
        • 4
          November 2, 2011 - 22:34 | Permalink

          Hi Pablo,

          The example QVW contains examples of Dollar-sign expansion in the variables that does not get interpreted by the script, but is written straight to the variable definition. Drop me an email via the contact form if you want to know more.

          Cheers,

          Barry

  • 5
    September 21, 2011 - 17:46 | Permalink

    That expression got altered when I posted but I think you can see what I mean.

  • 6
    September 21, 2011 - 22:10 | Permalink

    Yep, seems to work. Thanks!

  • 7
    September 22, 2011 - 01:04 | Permalink

    Nice solution, and one I use myself. It can get a bit more involved where you have expressions that need single quotes in them. I have in the past switched these out with a substitute in Excel (to a ¬ or somesuch) and then replace them back with a char(39) in QlikView.

    A further step is to have a table of expressions loaded in QlikView that cant then be selected – so you can have a single chart for which you can pick the expression.

    • 8
      September 22, 2011 - 10:07 | Permalink

      Agree about the single quotes, those can be a real hassle. QlikView could use an unescape function.

      I’ve used the table of expressions to create a cycle group for expressions as well. Might be a nice subject for a short blog sometime.

### [Task directions]
Please explain, in one to three sentences, why the comment thread suggests loading a table of expressions in QlikView that can be selected.

### [Raw data]
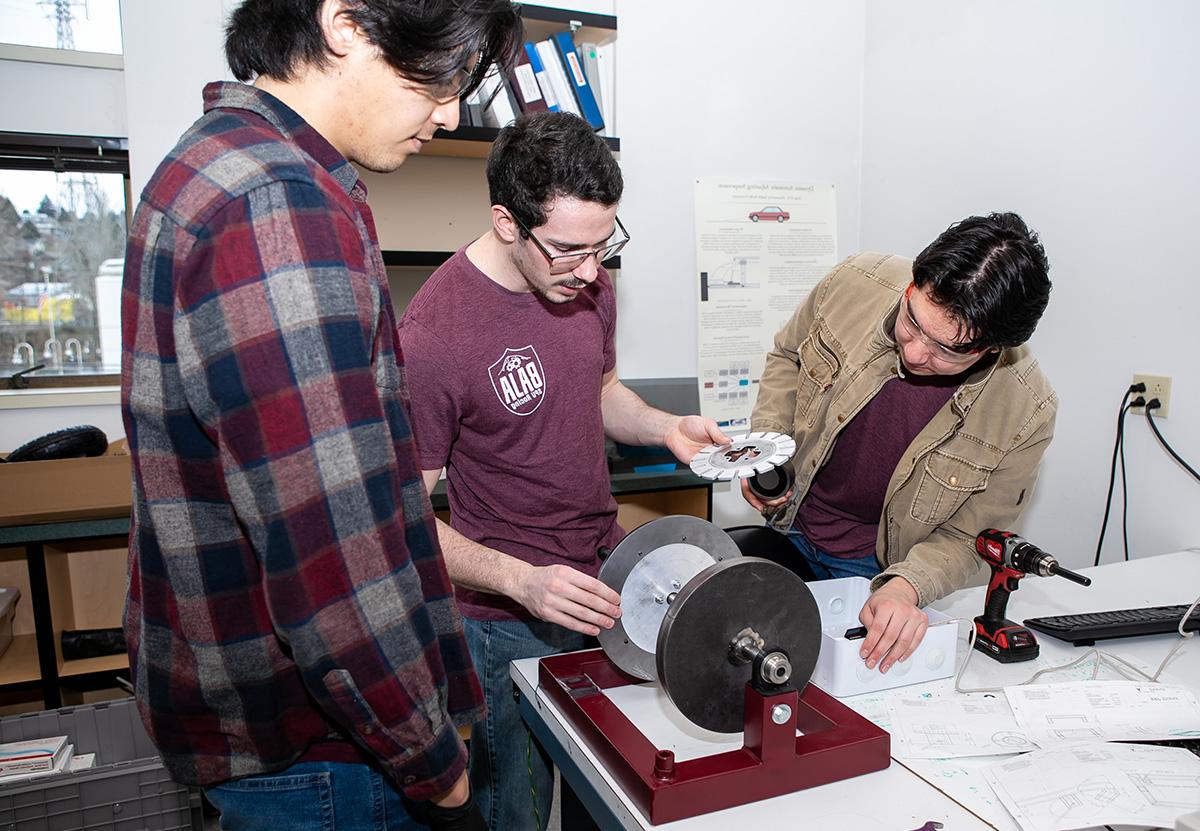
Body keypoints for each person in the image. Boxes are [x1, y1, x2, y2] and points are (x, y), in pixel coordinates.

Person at [121, 2, 522, 828]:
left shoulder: (218, 163)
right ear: (346, 24)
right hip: (328, 755)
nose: (450, 113)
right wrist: (436, 765)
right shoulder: (275, 204)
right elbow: (331, 549)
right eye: (443, 75)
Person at [398, 111, 728, 831]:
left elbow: (601, 390)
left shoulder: (585, 282)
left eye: (603, 247)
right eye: (571, 251)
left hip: (605, 585)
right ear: (507, 222)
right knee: (514, 809)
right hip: (505, 619)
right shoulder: (432, 335)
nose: (591, 272)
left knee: (604, 790)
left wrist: (664, 427)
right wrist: (522, 580)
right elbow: (405, 521)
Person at [744, 213, 1055, 677]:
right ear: (914, 282)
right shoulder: (854, 283)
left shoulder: (1025, 411)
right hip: (787, 528)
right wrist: (769, 448)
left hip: (879, 572)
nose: (913, 353)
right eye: (912, 322)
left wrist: (905, 588)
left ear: (993, 349)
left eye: (947, 349)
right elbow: (788, 355)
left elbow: (972, 536)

### [Your response]
Loading a selectable table of expressions lets you have a single chart for which you can pick the expression.